A possible outbreak has critics refocused on provincial sick day allowances in Ontario, where the Progressive Conservative government offers most workers three days of unpaid leave each year and allows bosses to demand a doctor’s note.

Health-care workers say that can make it hard for some to stay home when necessary, and if sick people work in high-risk settings _ such as food services, long-term care facilities or childcare spaces _ the impact can be significant.

“A lack of paid sick days results in children and adults transmitting infections at school and work, exacerbating contagion throughout the province,” the group Decent Work and Health Network warn in an open letter to Premier Doug Ford.

Mawani agreed employers should consider whether they’re prepared to ease sick day restrictions if the virus strikes staff, noting hardline policies also threaten morale and loyalty.

Workers should also consider coming up with their own protective measures, he adds.

“In some ways employees can take the initiative, they can say: ‘Look, I can easily do this at home,’ or ‘I can do this on the weekend. Why do I need to come in tomorrow?”’ he says.

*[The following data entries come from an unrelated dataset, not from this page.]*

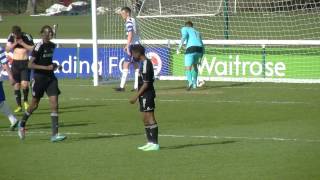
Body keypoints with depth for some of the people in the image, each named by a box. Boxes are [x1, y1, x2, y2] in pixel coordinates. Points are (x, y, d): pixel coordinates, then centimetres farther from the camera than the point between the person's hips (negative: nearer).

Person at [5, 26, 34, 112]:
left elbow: (33, 49, -10)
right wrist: (14, 44, -15)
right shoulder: (11, 37, 0)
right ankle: (19, 106, 12)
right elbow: (7, 49, 0)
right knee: (16, 85, 3)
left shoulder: (27, 37, -9)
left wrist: (23, 43, -18)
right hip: (15, 62, 3)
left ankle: (25, 101, 11)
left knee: (24, 84, -16)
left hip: (25, 63, -3)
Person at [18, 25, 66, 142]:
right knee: (34, 105, 8)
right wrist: (46, 67, -24)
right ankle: (22, 124, 36)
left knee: (54, 104, -7)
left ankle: (54, 134, -9)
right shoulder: (39, 47, -15)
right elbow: (30, 65, -18)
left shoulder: (53, 46, 6)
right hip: (39, 78, -5)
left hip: (50, 78, 5)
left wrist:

“And employers should be willing to listen during this phase so even if (workers) don’t start working from home now (the company) can have plans ready.”

John Yamniuk of the Toronto-based consulting firm DRI Canada says there are ways to limit person-to-person infection at the office, even those with open layouts, communal spaces, and shoulder-to-shoulder computer stations: Is there room to leave a vacant spot between workers? Is there an unused meeting room that can be transformed into an alternate work space?

“If you’re in a call centre environment, (think about) providing extra cleaning services, providing individual headsets for folks so they’re not sharing keyboards or things like that,” adds Yamniuk, based in Calgary.

Primeau’s advice includes making sure contact information for staff and partners are up-to-date.

She also encourages managers to run through “a tabletop exercise” _ in which each person discusses their role during an emergency and all agree on how best to respond to various scenarios.

And don’t assume you can just rely on a temp agency if a lot of people call in sick, she adds, because you can’t guarantee availability or loyalty.

“Temporary backup was something that was brought up when we were talking about the (H1N1) pandemic 10 years ago but the thing is that those individuals will also be sick as well,” she says.

“It’s more (about) focusing on what’s key. What’s urgent to perform? What are the critical activities, rather than calling upon a temp.”